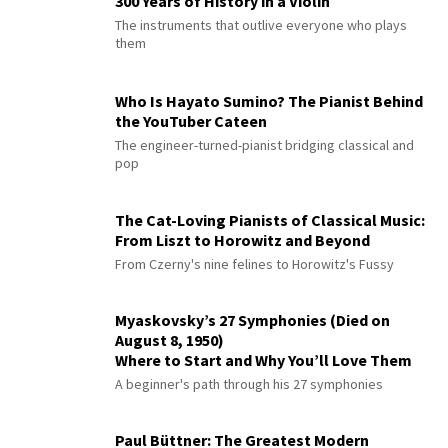
300 Years of History in a Violin
The instruments that outlive everyone who plays
them
Who Is Hayato Sumino? The Pianist Behind
the YouTuber Cateen
The engineer-turned-pianist bridging classical and
pop
The Cat-Loving Pianists of Classical Music:
From Liszt to Horowitz and Beyond
From Czerny's nine felines to Horowitz's Fussy
Myaskovsky’s 27 Symphonies (Died on
August 8, 1950)
Where to Start and Why You’ll Love Them
A beginner's path through his 27 symphonies
Paul Büttner: The Greatest Modern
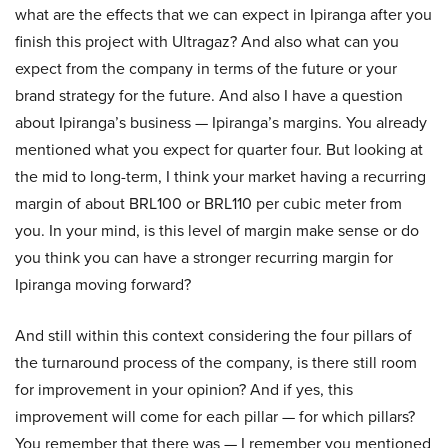
what are the effects that we can expect in Ipiranga after you
finish this project with Ultragaz? And also what can you
expect from the company in terms of the future or your
brand strategy for the future. And also I have a question
about Ipiranga’s business — Ipiranga’s margins. You already
mentioned what you expect for quarter four. But looking at
the mid to long-term, I think your market having a recurring
margin of about BRL100 or BRL110 per cubic meter from
you. In your mind, is this level of margin make sense or do
you think you can have a stronger recurring margin for
Ipiranga moving forward?
And still within this context considering the four pillars of
the turnaround process of the company, is there still room
for improvement in your opinion? And if yes, this
improvement will come for each pillar — for which pillars?
You remember that there was — I remember you mentioned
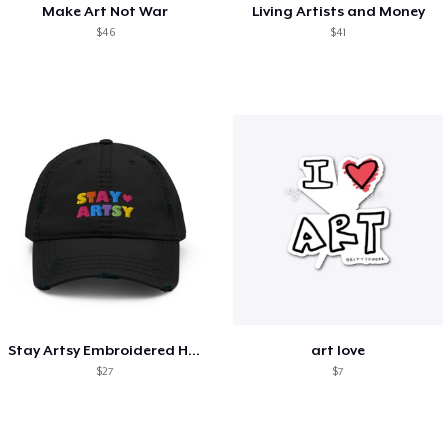
Make Art Not War
Living Artists and Money
$46
$41
Stay Artsy Embroidered Hat
art love
$27
$7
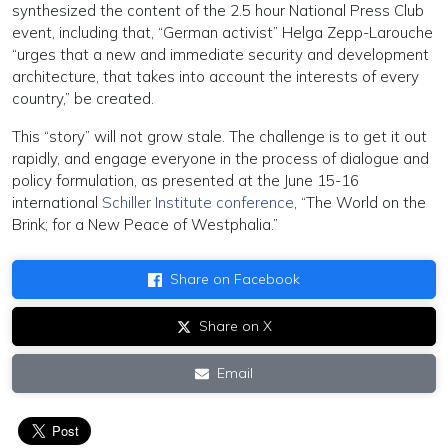
synthesized the content of the 2.5 hour National Press Club
event, including that, “German activist” Helga Zepp-Larouche
“urges that a new and immediate security and development
architecture, that takes into account the interests of every
country,” be created.
This “story” will not grow stale. The challenge is to get it out
rapidly, and engage everyone in the process of dialogue and
policy formulation, as presented at the June 15-16
international
Schiller Institute conference
, “The World on the
Brink; for a New Peace of Westphalia.”
Share on Facebook
Share on X
Email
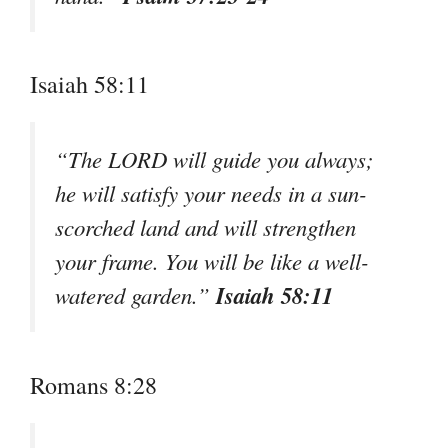
Isaiah 58:11
“The LORD will guide you always;
he will satisfy your needs in a sun-
scorched land and will strengthen
your frame. You will be like a well-
Isaiah 58:11
watered garden.”
Romans 8:28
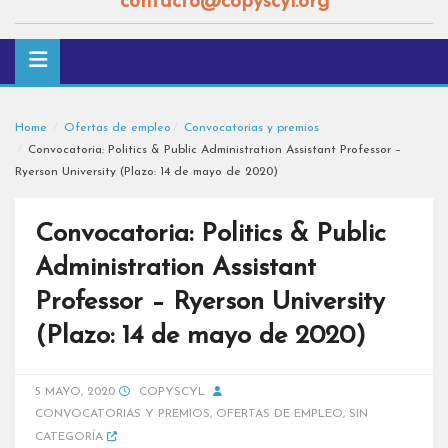
contacto@copyscyl.org
Home
Ofertas de empleo
Convocatorias y premios
Convocatoria: Politics & Public Administration Assistant Professor –
Ryerson University (Plazo: 14 de mayo de 2020)
Convocatoria: Politics & Public
Administration Assistant
Professor – Ryerson University
(Plazo: 14 de mayo de 2020)
5 MAYO, 2020
COPYSCYL
CONVOCATORIAS Y PREMIOS
,
OFERTAS DE EMPLEO
,
SIN
CATEGORÍA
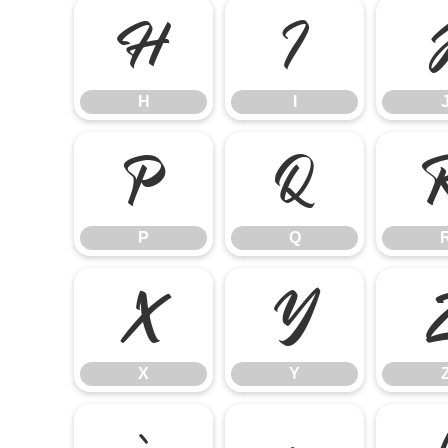
H
I
H
I
P
Q
P
Q
X
Y
X
Y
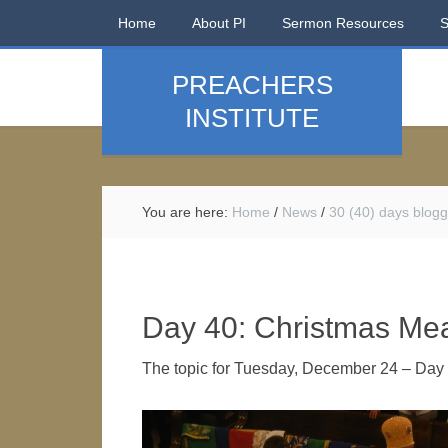
Home
About PI
Sermon Resources
PREACHERS
INSTITUTE
You are here:
Home
/
News
/
30 (40) days blogg
Day 40: Christmas Me
The topic for Tuesday, December 24 – Day 4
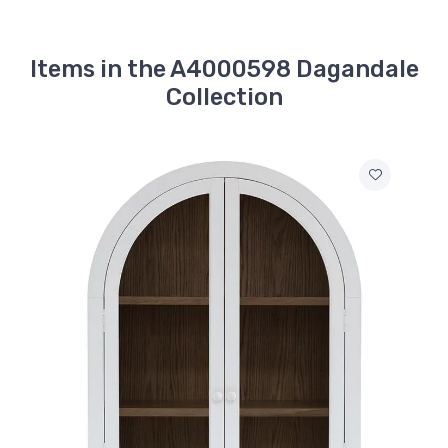
Items in the A4000598 Dagandale
Collection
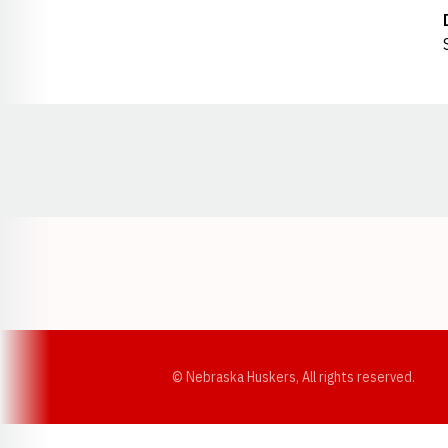
Opens in a new window
© Nebraska Huskers, All rights reserved.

What you will do
Repeat each entry above word for word, leaving every picture out.

Result below
300 Years of History in a Violin
The instruments that outlive everyone who plays
them
Who Is Hayato Sumino? The Pianist Behind
the YouTuber Cateen
The engineer-turned-pianist bridging classical and
pop
The Cat-Loving Pianists of Classical Music:
From Liszt to Horowitz and Beyond
From Czerny's nine felines to Horowitz's Fussy
Myaskovsky’s 27 Symphonies (Died on
August 8, 1950)
Where to Start and Why You’ll Love Them
A beginner's path through his 27 symphonies
Paul Büttner: The Greatest Modern
what are the effects that we can expect in Ipiranga after you
finish this project with Ultragaz? And also what can you
expect from the company in terms of the future or your
brand strategy for the future. And also I have a question
about Ipiranga’s business — Ipiranga’s margins. You already
mentioned what you expect for quarter four. But looking at
the mid to long-term, I think your market having a recurring
margin of about BRL100 or BRL110 per cubic meter from
you. In your mind, is this level of margin make sense or do
you think you can have a stronger recurring margin for
Ipiranga moving forward?
And still within this context considering the four pillars of
the turnaround process of the company, is there still room
for improvement in your opinion? And if yes, this
improvement will come for each pillar — for which pillars?
You remember that there was — I remember you mentioned
Make Art Not War
Living Artists and Money
$46
$41
Stay Artsy Embroidered Hat
art love
$27
$7
synthesized the content of the 2.5 hour National Press Club
event, including that, “German activist” Helga Zepp-Larouche
“urges that a new and immediate security and development
architecture, that takes into account the interests of every
country,” be created.
This “story” will not grow stale. The challenge is to get it out
rapidly, and engage everyone in the process of dialogue and
policy formulation, as presented at the June 15-16
international
Schiller Institute conference
, “The World on the
Brink; for a New Peace of Westphalia.”
Share on Facebook
Share on X
Email
Isaiah 58:11
“The LORD will guide you always;
he will satisfy your needs in a sun-
scorched land and will strengthen
your frame. You will be like a well-
Isaiah 58:11
watered garden.”
Romans 8:28
contacto@copyscyl.org
Home
Ofertas de empleo
Convocatorias y premios
Convocatoria: Politics & Public Administration Assistant Professor –
Ryerson University (Plazo: 14 de mayo de 2020)
Convocatoria: Politics & Public
Administration Assistant
Professor – Ryerson University
(Plazo: 14 de mayo de 2020)
5 MAYO, 2020
COPYSCYL
CONVOCATORIAS Y PREMIOS
,
OFERTAS DE EMPLEO
,
SIN
CATEGORÍA
H
I
H
I
P
Q
P
Q
X
Y
X
Y
Home
About PI
Sermon Resources
PREACHERS
INSTITUTE
You are here:
Home
/
News
/
30 (40) days blogg
Day 40: Christmas Me
The topic for Tuesday, December 24 – Day 4
Items in the A4000598 Dagandale
Collection
Opens in a new window
© Nebraska Huskers, All rights reserved.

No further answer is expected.